When most people think of patented technologies, they think of cell phones, computers, and pharmaceuticals. What entrepreneurs in the cannabis industry may not know is that cannabis and cannabis-related products are also patentable. Patents are important for any business, but are particularly important for an emerging industry such as the cannabis industry. The evolving legal and regulatory framework in the industry and the development of new technologies means that those businesses taking early steps to protect their intellectual property are likely to be at a competitive advantage as the industry matures and consolidates.
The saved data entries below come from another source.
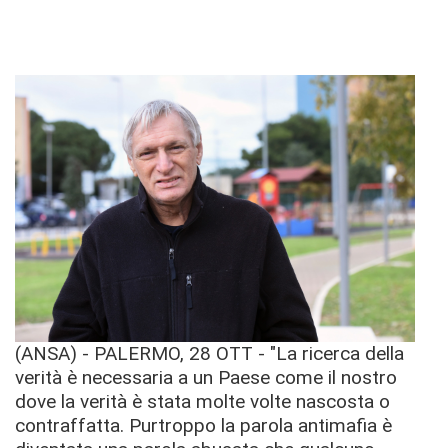
(ANSA) - PALERMO, 28 OTT - "La ricerca della
verità è necessaria a un Paese come il nostro
dove la verità è stata molte volte nascosta o
contraffatta. Purtroppo la parola antimafia è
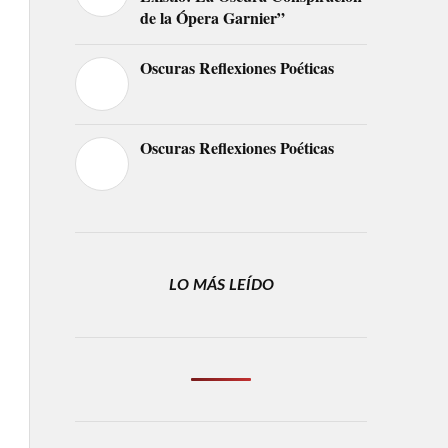
de la Ópera Garnier”
Oscuras Reflexiones Poéticas
Oscuras Reflexiones Poéticas
LO MÁS LEÍDO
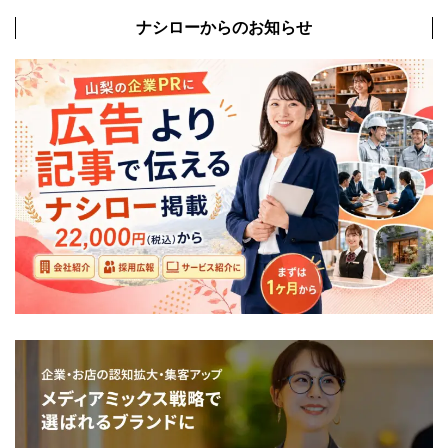
ナシローからのお知らせ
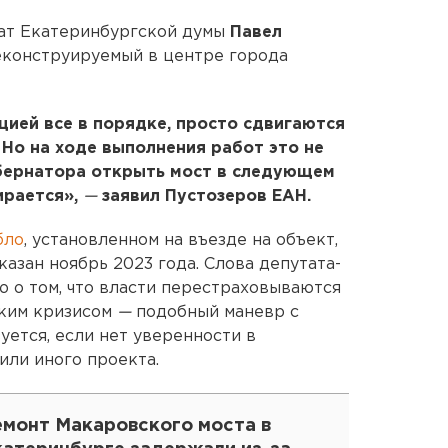
ат Екатеринбургской думы
Павел
конструируемый в центре города
ией все в порядке, просто сдвигаются
 Но на ходе выполнения работ это не
убернатора открыть мост в следующем
ирается»,
—
заявил Пустозеров ЕАН.
бло
, установленном на въезде на объект,
азан ноябрь 2023 года. Слова депутата-
 о том, что власти перестраховываются
ским кризисом
—
подобный маневр с
уется, если нет уверенности в
или иного проекта.
емонт Макаровского моста в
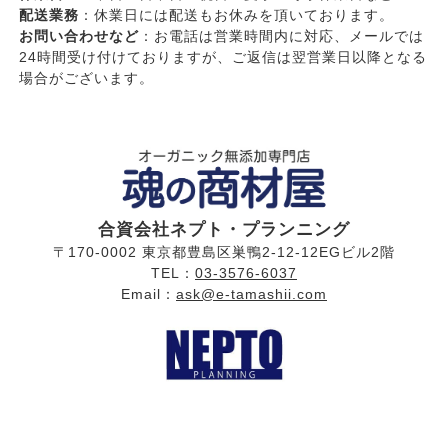
配送業務
：休業日には配送もお休みを頂いております。
お問い合わせなど
：お電話は営業時間内に対応、メールでは
24時間受け付けておりますが、ご返信は翌営業日以降となる
場合がございます。
合資会社ネプト・プランニング
〒170-0002 東京都豊島区巣鴨2-12-12EGビル2階
TEL：
03-3576-6037
Email：
ask@e-tamashii.com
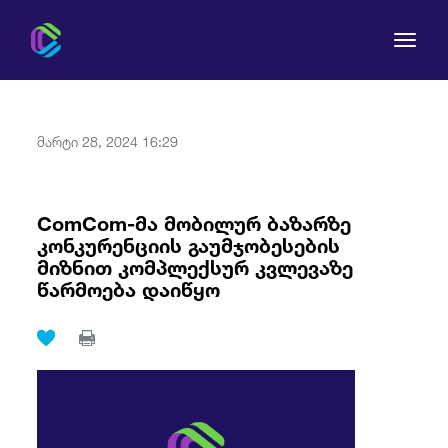
მარტი 28, 2024 16:29
კომისია
ComCom-მა მობილურ ბაზარზე
კონკურენციის გაუმჯობესების
მომხმარებლის უფლებები
მიზნით კომპლექსურ კვლევაზე
წარმოება დაიწყო
რეგულირება
სამართლებრივი აქტები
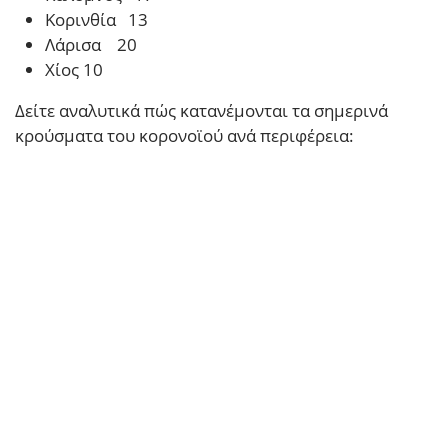
Κορινθία 13
Λάρισα 20
Χίος 10
Δείτε αναλυτικά πώς κατανέμονται τα σημερινά
κρούσματα του κορονοϊού ανά περιφέρεια:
How do patents fit into the current state and federal cannabis regulations?
Currently, 29 U.S. states and the District of Columbia have legalized medical marijuana and eight states also permit recreational use. Under federal law, cannabis remains a Schedule I controlled substance under the Controlled Substances Act meaning that cannabis possession is illegal. However, the United States Patent and Trademark Office (USPTO), the federal agency responsible for granting patents, has traditionally taken a hands-off approach to barring particular kinds of inventions from patentability. The only kinds of inventions that are legally not patentable are inventions covering human life forms or whose sole purpose is use in atomic weapons. Otherwise, assuming that a patent application covering cannabis or cannabis-related products meets the legal standards for patentability, explained in more detail below, the USPTO presently grants patents to cannabis and cannabis-related inventions.